## Short task
Filter the listing below, copying every line that contains the string "jars". Case counts, so match only that exact capitalization.

··· Given entries

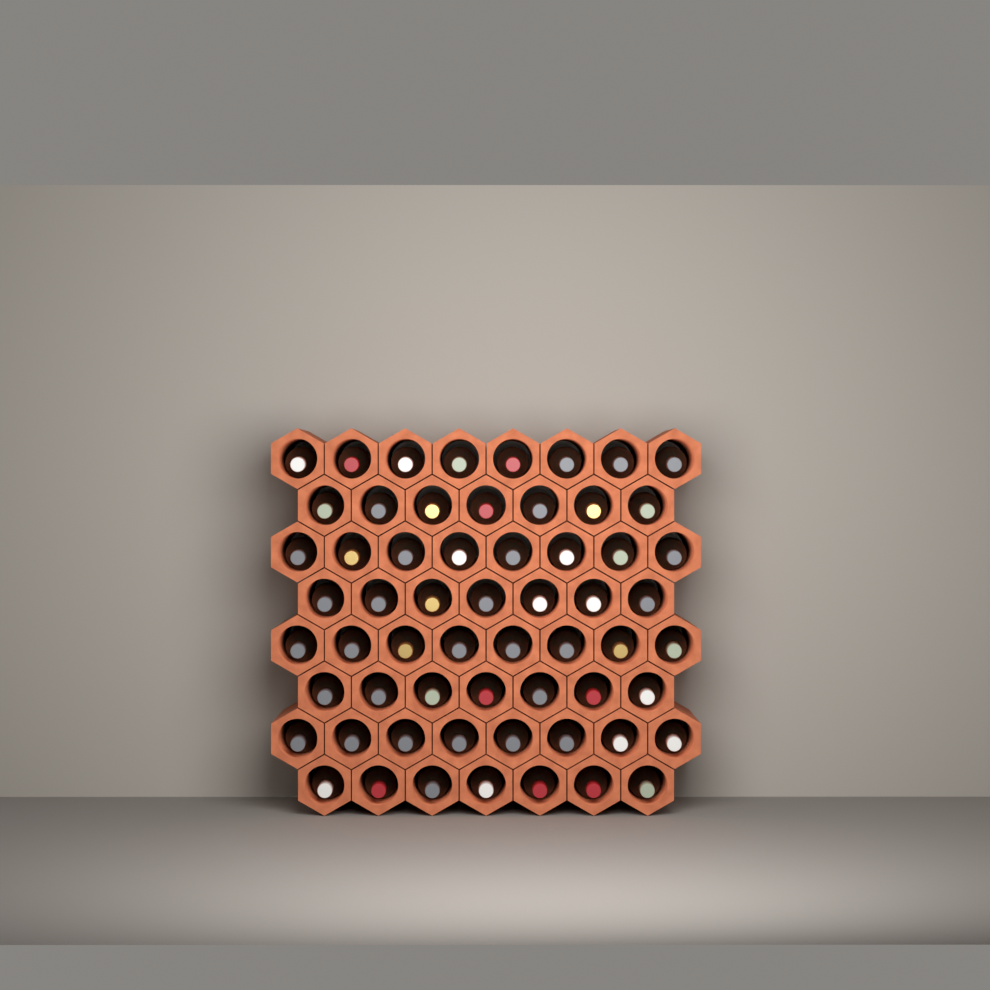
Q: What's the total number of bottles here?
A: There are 60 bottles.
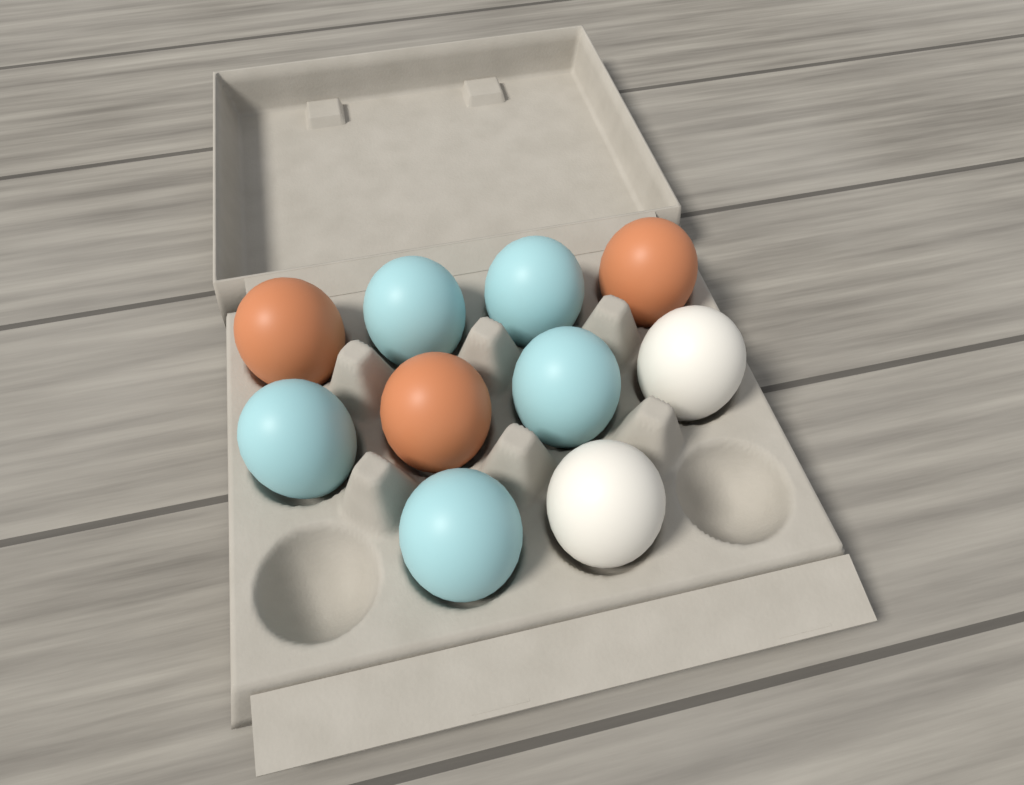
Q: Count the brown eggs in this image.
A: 3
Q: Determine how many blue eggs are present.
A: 5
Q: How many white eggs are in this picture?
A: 2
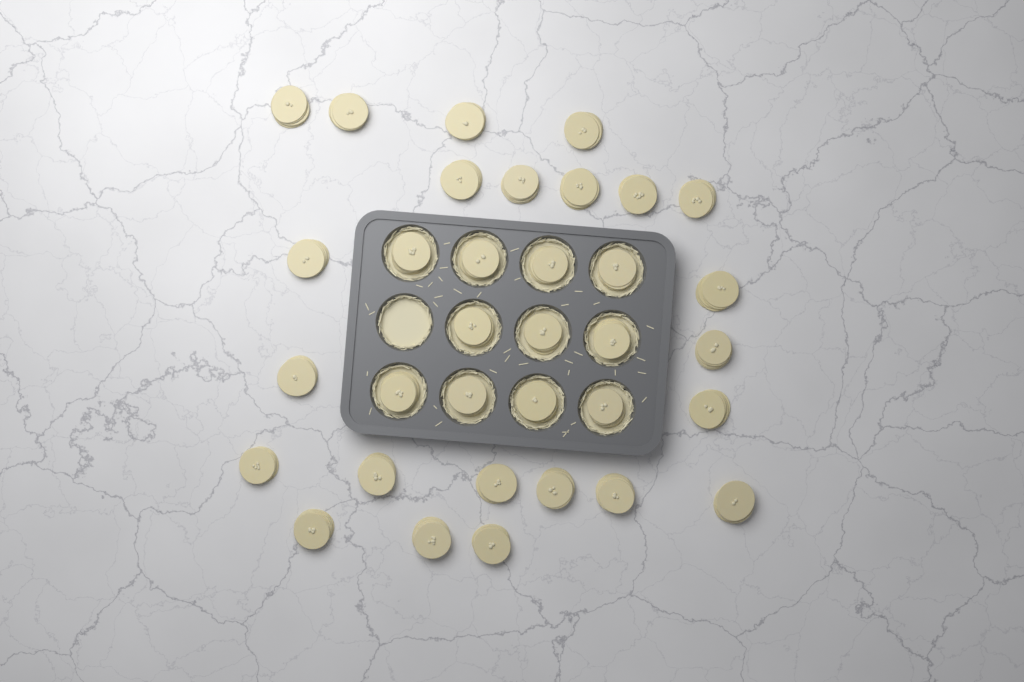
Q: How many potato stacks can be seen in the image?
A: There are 34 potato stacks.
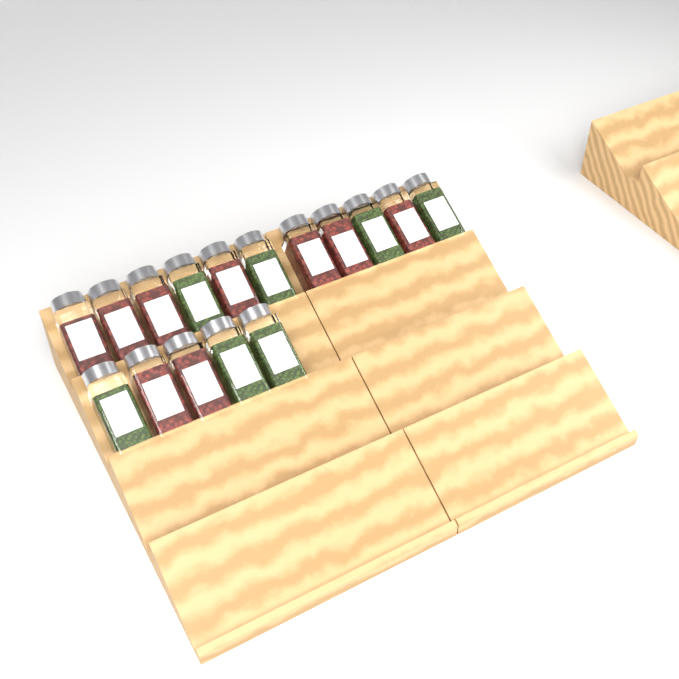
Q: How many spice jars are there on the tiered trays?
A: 16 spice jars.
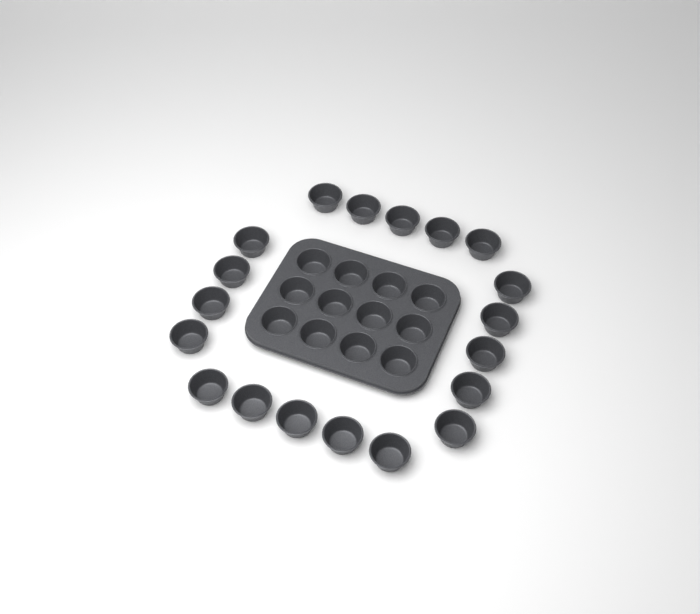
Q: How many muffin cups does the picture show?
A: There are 31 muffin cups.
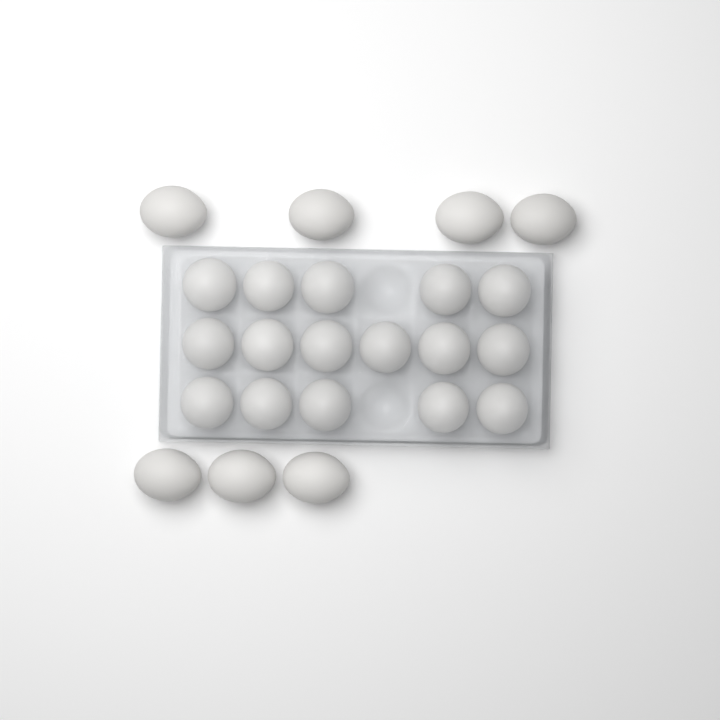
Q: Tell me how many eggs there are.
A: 23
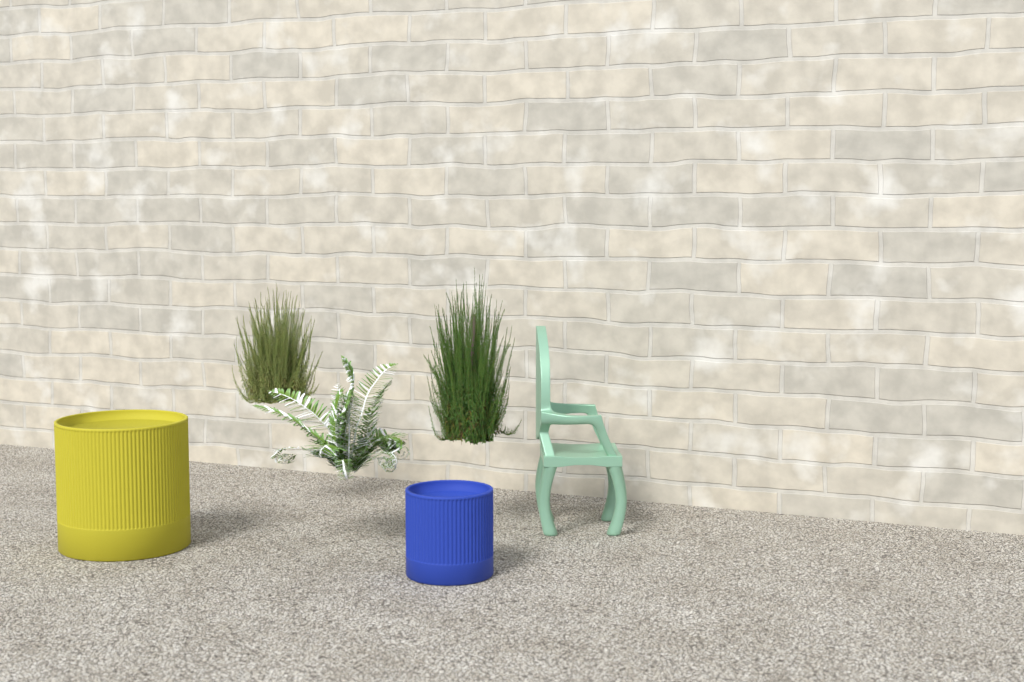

······

## The response
Q: How many spice jars are there on the tiered trays?
A: 16 spice jars.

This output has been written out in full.